Communicator topologies are convenience mapping features, they are not required to change the way that actual communication happens. Even given that in a star or whatever other graph topology there are processes, that are not connected (in the topological sense), this does not prevent them from sending messages to each other, if they know the rank of the other process in the communicator. MPI implementations might use the topology as a hint in order to optimise the communication path, but this would make them very complex pieces of code and at least Open MPI doesn't do that in its collective algorithms (the not very well tested and hence usually disabled hierarch collective component takes hardware hierarchy into consideration, but not virtual topologies).

Topologies may influence communication via ranks reordering if one gives reorder=1 to the communicator constructor. This gives the MPI implementation the freedom to reorder the process ranks so as to match as close as possible their physical placement to the topology scheme supplied to the constructor, given the physical topology of the hardware underneath. There are hardware platforms with dedicated networks for collective operations.

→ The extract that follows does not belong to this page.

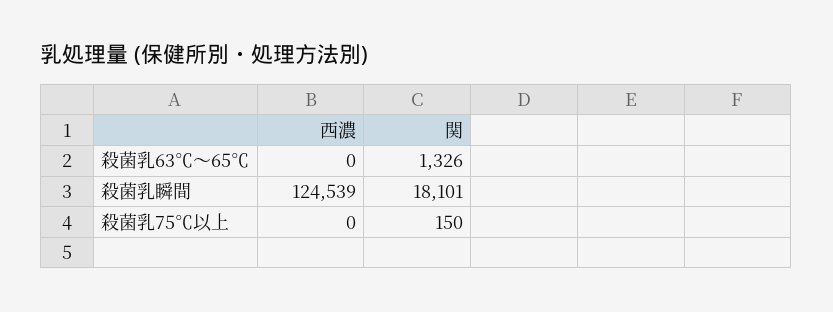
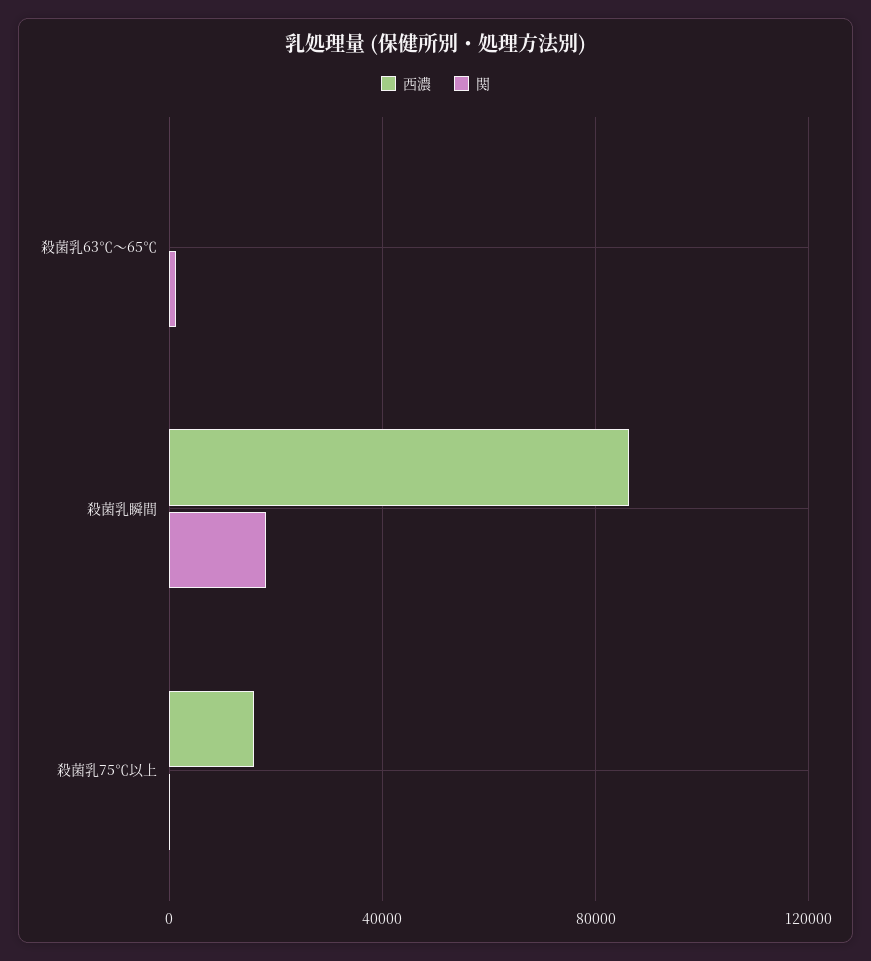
西濃, 殺菌乳瞬間: 124539 -> 85000
西濃, 殺菌乳75℃以上: 0 -> 15000

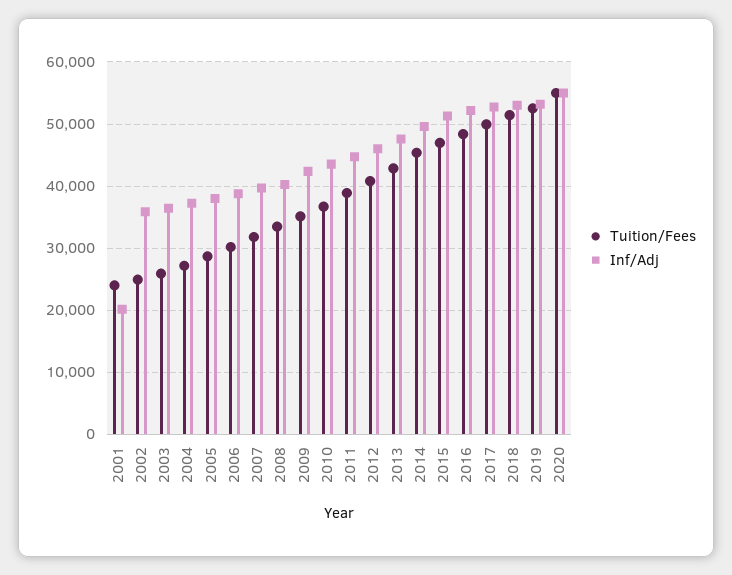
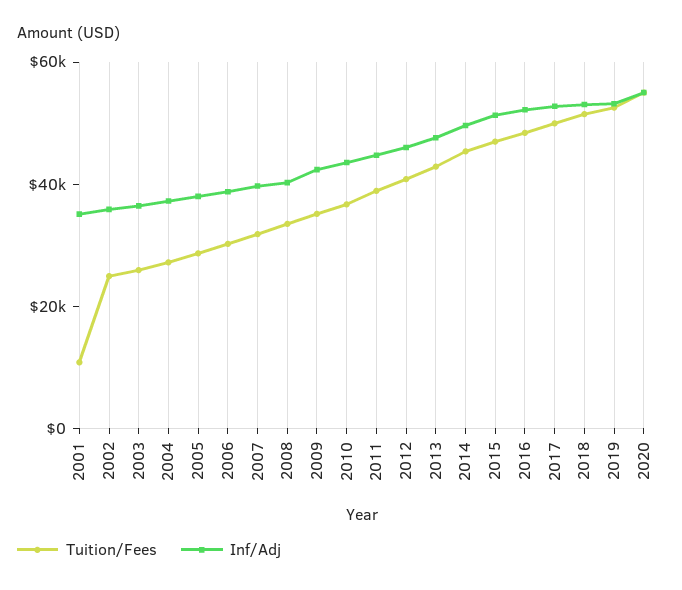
Tuition/Fees, 2001: 24000 -> 10000
Inf/Adj, 2001: 20000 -> 35000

For example IBM Blue Gene/P has a global interrupt network that allows for fast implementation of MPI_BARRIER and a specialised collective network that speeds up some collective operations (including broadcasts). But these are only usable on MPI_COMM_WORLD - the fall-back software implementation is used for any other communicator.

Is this behavior implementation dependent?

Yes, it is implementation and system dependent (for implementations that support multiple hardware/communication systems). And this is also the answer to the rest of your question.